Bounding boxes with keypoints:
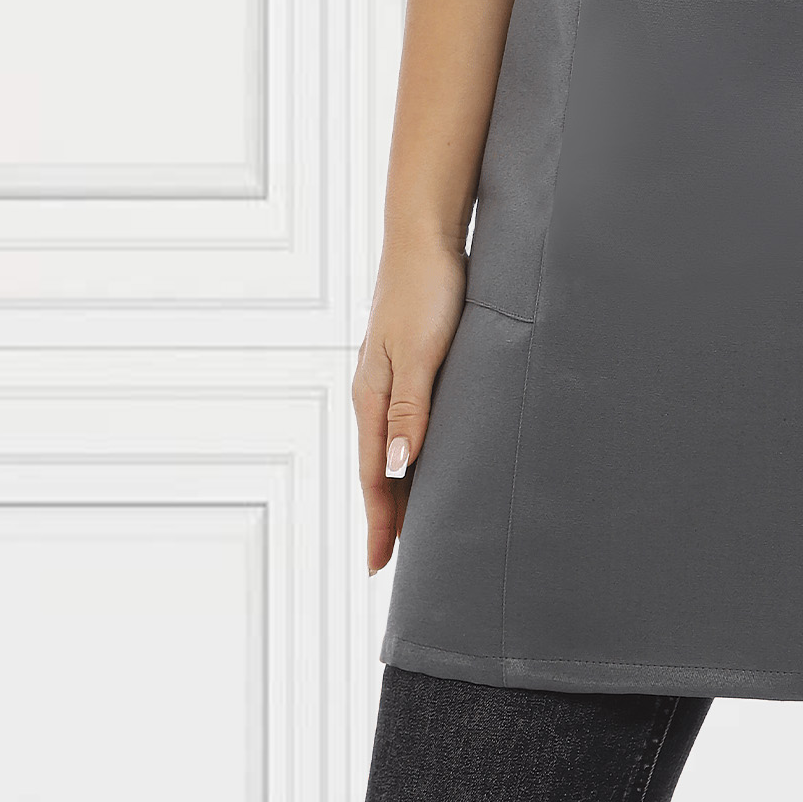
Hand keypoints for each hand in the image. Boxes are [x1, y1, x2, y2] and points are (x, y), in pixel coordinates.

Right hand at [352, 235, 468, 573]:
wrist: (427, 234)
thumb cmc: (426, 288)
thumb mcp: (420, 351)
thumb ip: (411, 407)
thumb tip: (395, 468)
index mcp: (373, 395)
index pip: (373, 474)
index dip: (380, 521)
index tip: (380, 567)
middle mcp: (377, 392)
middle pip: (379, 467)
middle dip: (387, 514)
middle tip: (395, 561)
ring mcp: (394, 376)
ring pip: (395, 446)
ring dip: (402, 485)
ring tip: (414, 523)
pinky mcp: (414, 360)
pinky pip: (410, 421)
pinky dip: (415, 451)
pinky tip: (429, 457)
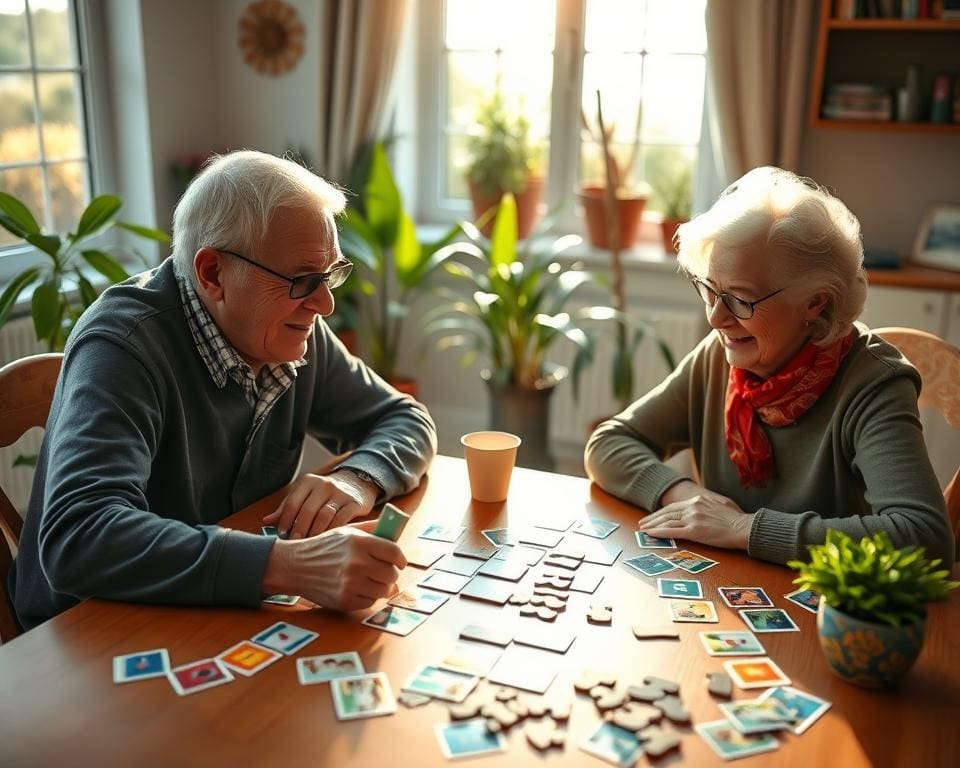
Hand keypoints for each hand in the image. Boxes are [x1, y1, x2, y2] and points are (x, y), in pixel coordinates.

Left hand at [262, 470, 378, 538]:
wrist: (356, 484)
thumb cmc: (324, 494)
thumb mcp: (305, 495)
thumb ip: (287, 508)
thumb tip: (266, 521)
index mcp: (308, 482)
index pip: (293, 502)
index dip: (285, 519)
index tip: (281, 533)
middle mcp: (324, 485)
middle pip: (308, 510)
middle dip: (299, 529)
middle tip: (295, 542)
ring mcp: (340, 494)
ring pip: (324, 516)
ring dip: (314, 533)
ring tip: (309, 544)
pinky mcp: (354, 503)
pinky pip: (341, 520)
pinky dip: (332, 532)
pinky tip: (327, 541)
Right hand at [262, 520, 406, 610]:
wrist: (295, 566)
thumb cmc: (324, 547)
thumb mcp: (347, 531)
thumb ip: (372, 530)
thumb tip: (396, 531)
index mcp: (359, 542)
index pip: (394, 553)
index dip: (401, 559)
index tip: (400, 562)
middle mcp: (357, 563)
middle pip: (391, 574)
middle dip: (391, 573)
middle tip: (384, 571)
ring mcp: (351, 584)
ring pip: (383, 590)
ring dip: (381, 586)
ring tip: (371, 580)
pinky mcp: (345, 601)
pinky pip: (370, 602)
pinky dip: (368, 596)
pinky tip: (358, 588)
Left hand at [639, 481, 753, 549]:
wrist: (743, 527)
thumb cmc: (736, 519)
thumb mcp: (720, 504)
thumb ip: (708, 505)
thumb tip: (704, 508)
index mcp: (698, 500)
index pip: (674, 507)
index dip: (661, 512)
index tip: (653, 516)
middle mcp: (693, 507)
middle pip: (667, 513)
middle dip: (653, 518)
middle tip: (642, 523)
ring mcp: (693, 518)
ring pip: (667, 522)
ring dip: (652, 526)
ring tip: (643, 529)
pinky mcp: (694, 531)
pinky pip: (672, 532)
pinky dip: (659, 532)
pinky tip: (651, 534)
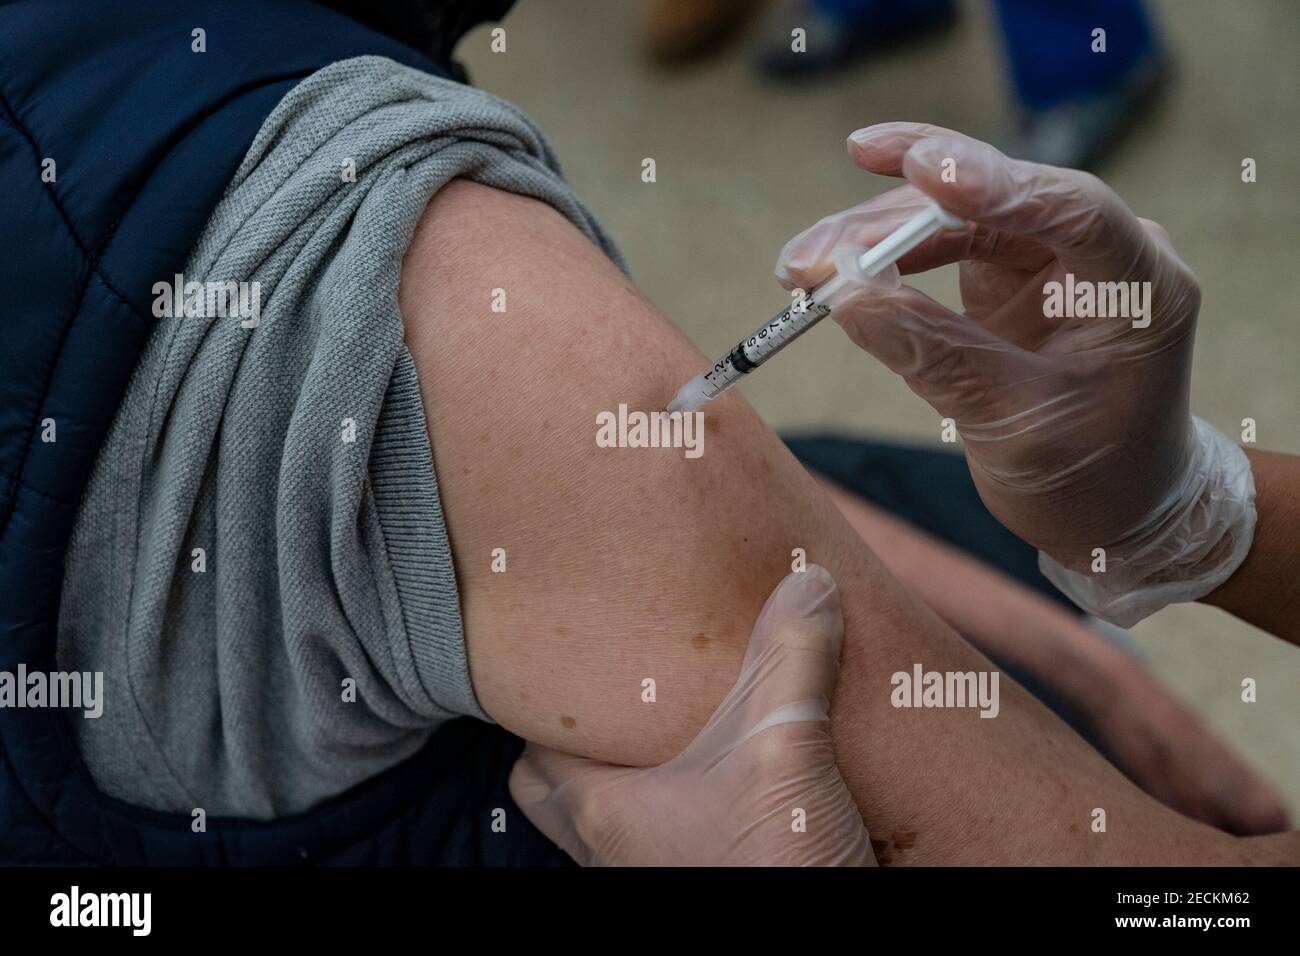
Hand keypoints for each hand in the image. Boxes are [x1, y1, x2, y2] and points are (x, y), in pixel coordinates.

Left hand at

PROBLEM
Copy out all the lines of the records that include "Left".

RESPONSE
Left hand at [262, 470, 378, 538]:
Left hand at [639, 481, 753, 549]:
Left hand at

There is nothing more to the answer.